Among his many achievements is the identification of
the reptilian kind
now known as dinosaurs, as being quite distinct from
the reptiles which we
see today. He had described a number of these
reptiles, and was well aware
of those which had been excavated and described by
others. By 1841, nine
genera of giant reptiles were known to Owen and other
paleontologists. The
ones which Owen studied in particular detail were
Iguanadon, Megalosaurus
and Hylaeosaurus.
Over the years, he had dissected a number of reptiles
which had died at
the Regents Park Zoo in London. Consequently, he began
to realize that the
anatomy of the fossil reptiles could not be placed in
the families or even the
orders under which modern reptiles were classified. He
was convinced that
reptiles such as Iguanadon and Megalosaurus
belonged in a special order of
their own.
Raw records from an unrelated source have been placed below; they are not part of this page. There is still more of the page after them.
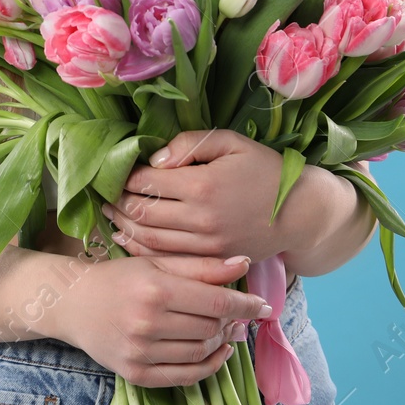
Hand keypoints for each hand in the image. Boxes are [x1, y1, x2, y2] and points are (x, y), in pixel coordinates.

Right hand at [48, 253, 270, 386]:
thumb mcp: (157, 263)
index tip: (263, 304)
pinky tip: (218, 352)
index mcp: (155, 291)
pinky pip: (184, 377)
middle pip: (210, 329)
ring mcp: (140, 352)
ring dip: (222, 342)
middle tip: (240, 314)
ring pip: (201, 352)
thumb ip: (201, 267)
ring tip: (227, 329)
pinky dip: (208, 367)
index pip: (215, 303)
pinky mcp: (135, 374)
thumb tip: (243, 263)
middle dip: (233, 322)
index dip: (245, 305)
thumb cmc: (119, 278)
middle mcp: (147, 324)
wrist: (74, 303)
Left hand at [101, 129, 317, 263]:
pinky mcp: (211, 262)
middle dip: (118, 202)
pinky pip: (167, 260)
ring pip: (150, 240)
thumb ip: (190, 144)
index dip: (126, 176)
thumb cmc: (264, 170)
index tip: (117, 171)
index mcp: (203, 185)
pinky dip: (143, 250)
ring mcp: (206, 246)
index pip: (148, 181)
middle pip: (143, 213)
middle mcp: (201, 219)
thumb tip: (154, 159)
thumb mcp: (231, 142)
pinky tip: (129, 239)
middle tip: (105, 194)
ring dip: (125, 227)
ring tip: (110, 215)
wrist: (299, 213)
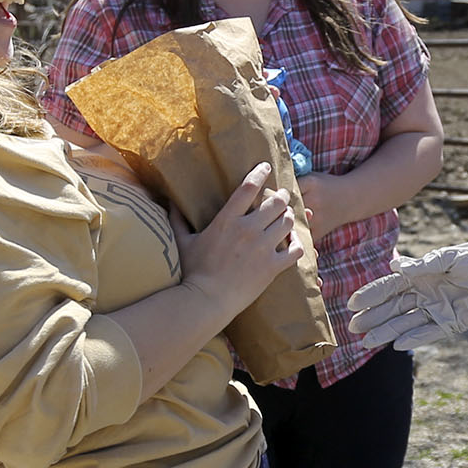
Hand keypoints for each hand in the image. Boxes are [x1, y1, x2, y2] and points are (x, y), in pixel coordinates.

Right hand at [177, 162, 301, 321]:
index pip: (249, 187)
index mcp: (227, 220)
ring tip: (287, 216)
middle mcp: (248, 230)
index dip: (260, 173)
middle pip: (276, 202)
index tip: (266, 167)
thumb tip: (169, 202)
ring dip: (289, 216)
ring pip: (288, 222)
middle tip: (282, 195)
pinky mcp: (273, 266)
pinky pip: (295, 249)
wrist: (206, 300)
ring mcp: (263, 248)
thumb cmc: (192, 272)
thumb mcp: (183, 242)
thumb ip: (178, 219)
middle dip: (281, 196)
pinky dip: (298, 243)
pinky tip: (294, 241)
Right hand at [344, 242, 467, 349]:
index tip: (353, 304)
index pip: (389, 287)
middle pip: (392, 308)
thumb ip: (424, 263)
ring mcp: (434, 310)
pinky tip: (397, 345)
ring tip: (366, 342)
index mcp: (419, 277)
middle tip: (353, 327)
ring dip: (386, 332)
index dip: (371, 295)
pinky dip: (414, 338)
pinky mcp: (449, 323)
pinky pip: (428, 333)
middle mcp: (422, 295)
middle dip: (372, 317)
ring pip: (405, 323)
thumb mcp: (449, 257)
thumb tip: (395, 266)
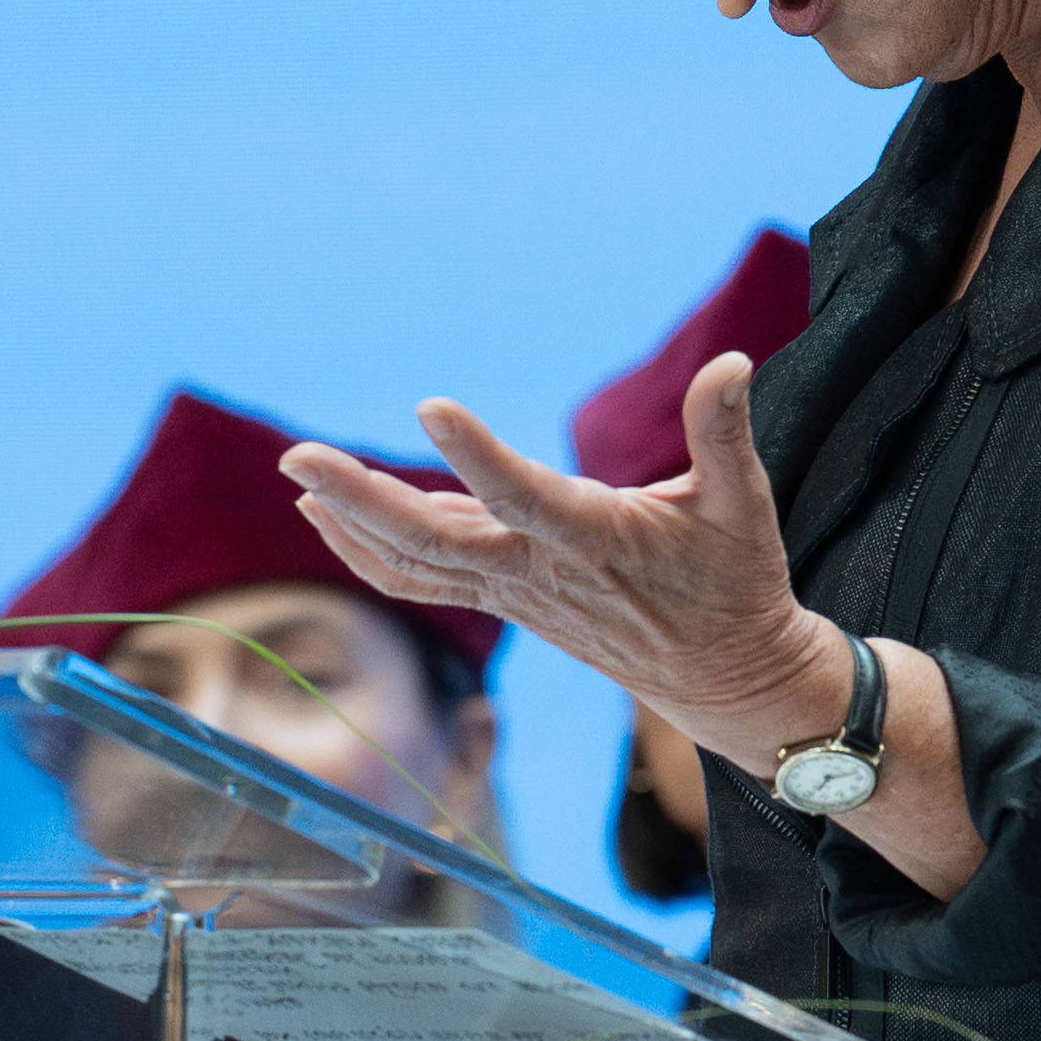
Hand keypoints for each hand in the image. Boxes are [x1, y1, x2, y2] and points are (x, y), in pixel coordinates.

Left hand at [277, 359, 844, 753]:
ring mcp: (512, 590)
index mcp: (596, 538)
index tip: (431, 407)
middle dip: (360, 499)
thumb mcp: (743, 504)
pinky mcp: (502, 597)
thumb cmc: (734, 582)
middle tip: (298, 457)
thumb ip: (724, 433)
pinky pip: (420, 579)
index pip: (524, 495)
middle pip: (433, 539)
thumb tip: (734, 363)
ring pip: (415, 563)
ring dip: (349, 522)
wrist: (722, 677)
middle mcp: (539, 571)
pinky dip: (368, 552)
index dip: (477, 455)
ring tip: (296, 476)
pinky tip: (325, 517)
He conceived of them not merely as giant
reptiles, but as terrible
lizards or “dinosauria”. This name he proposed at the
meeting of the British
Association for the Advancement of Science in 1841. It
was published as
follows in 1842 in the Advancement of Science, “The combination of such characters, some as the sacral bones, altogether peculiar among Reptiles, others borrowed as it were, from groups now distinct from each other, and all manifested by creatures far surpassing in size the largest of existing reptiles, will it is presumed, be deemed sufficient ground for establishing a distinct tribe or suborder of Saurian Reptiles, for which I would propose the name Dinosauria.”